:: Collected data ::
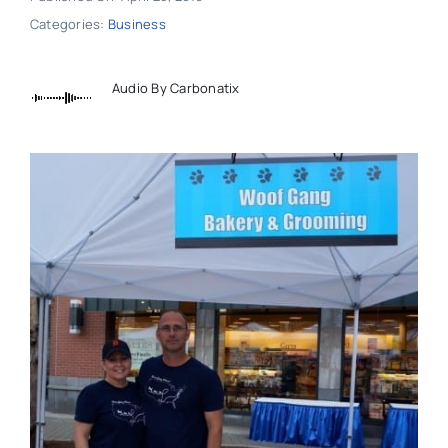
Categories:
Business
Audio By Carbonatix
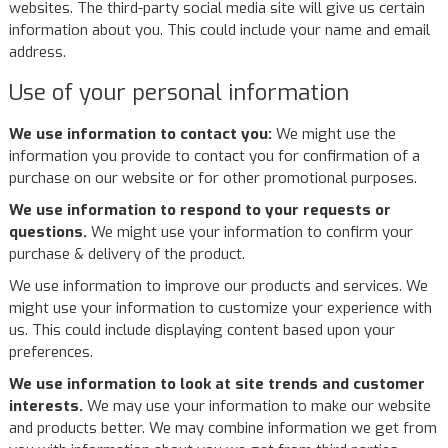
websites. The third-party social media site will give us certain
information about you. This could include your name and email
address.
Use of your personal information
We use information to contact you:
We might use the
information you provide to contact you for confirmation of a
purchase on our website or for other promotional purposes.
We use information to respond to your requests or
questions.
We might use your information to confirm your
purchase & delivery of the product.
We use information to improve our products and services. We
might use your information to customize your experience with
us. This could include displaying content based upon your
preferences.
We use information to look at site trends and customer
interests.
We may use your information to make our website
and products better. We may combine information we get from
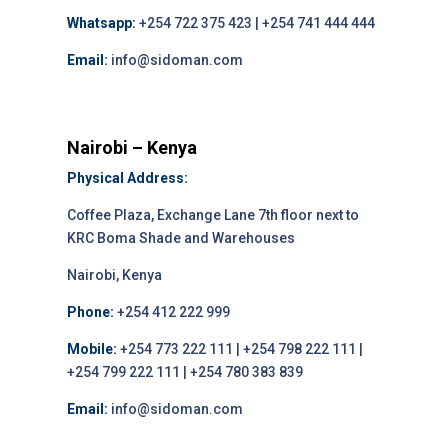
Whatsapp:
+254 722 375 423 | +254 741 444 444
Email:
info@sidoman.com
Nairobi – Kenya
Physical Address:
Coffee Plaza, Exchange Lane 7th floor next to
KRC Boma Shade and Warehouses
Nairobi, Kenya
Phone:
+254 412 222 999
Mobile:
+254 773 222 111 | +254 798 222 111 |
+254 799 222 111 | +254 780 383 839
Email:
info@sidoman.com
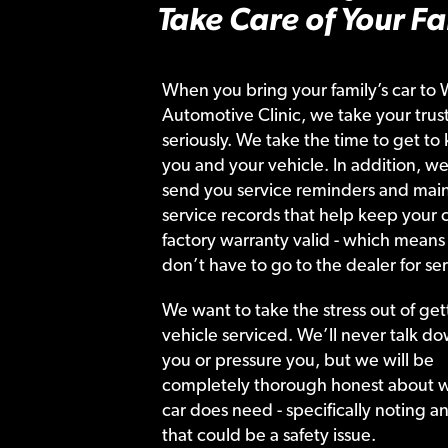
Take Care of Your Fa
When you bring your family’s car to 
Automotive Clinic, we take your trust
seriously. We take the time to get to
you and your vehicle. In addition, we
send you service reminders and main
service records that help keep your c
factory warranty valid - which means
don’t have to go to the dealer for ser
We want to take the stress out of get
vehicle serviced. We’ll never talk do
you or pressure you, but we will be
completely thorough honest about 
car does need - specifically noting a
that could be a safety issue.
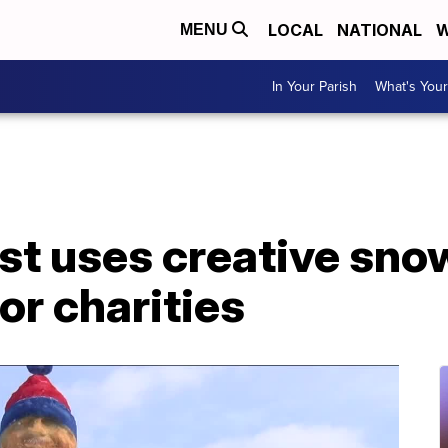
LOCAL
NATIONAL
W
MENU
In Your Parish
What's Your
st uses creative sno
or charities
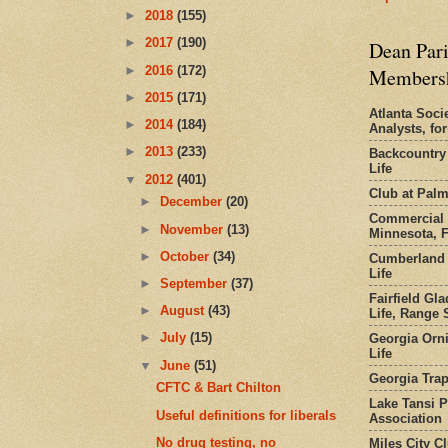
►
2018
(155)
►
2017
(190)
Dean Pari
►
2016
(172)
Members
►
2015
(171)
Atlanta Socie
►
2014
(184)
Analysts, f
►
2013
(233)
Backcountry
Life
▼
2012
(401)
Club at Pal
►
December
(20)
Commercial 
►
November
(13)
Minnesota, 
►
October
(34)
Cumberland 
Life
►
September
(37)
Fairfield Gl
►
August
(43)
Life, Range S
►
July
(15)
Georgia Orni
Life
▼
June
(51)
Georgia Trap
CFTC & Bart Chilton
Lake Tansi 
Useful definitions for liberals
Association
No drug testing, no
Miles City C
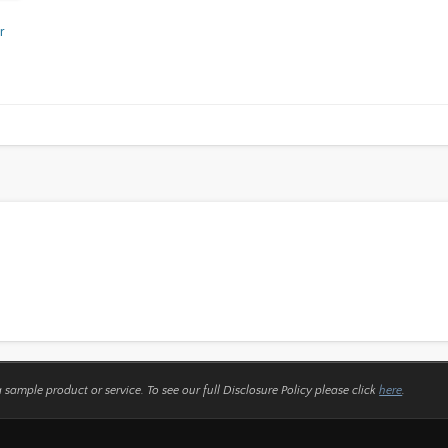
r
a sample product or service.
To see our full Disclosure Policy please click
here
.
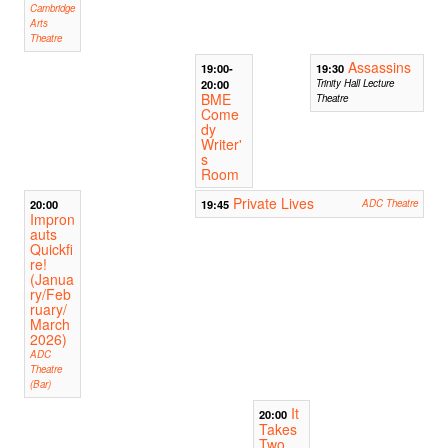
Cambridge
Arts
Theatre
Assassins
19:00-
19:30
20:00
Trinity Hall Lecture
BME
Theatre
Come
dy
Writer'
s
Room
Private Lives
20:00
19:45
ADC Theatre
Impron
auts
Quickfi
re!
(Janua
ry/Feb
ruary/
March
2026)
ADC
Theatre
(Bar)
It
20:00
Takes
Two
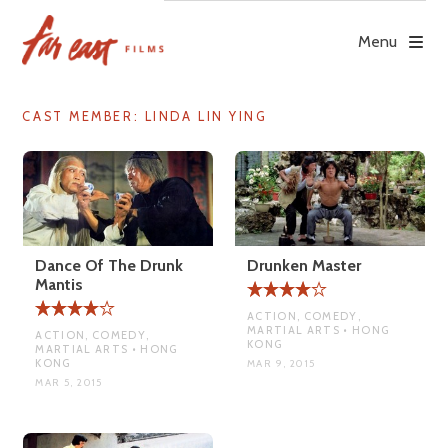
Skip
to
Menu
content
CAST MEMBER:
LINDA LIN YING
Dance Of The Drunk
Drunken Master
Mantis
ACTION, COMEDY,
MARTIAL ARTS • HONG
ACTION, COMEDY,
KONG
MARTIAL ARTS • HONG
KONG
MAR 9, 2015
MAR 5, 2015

:: Directions for this task ::
Count, in the data above, the lines that hold "about". Return only that count.

:: Task output ::
2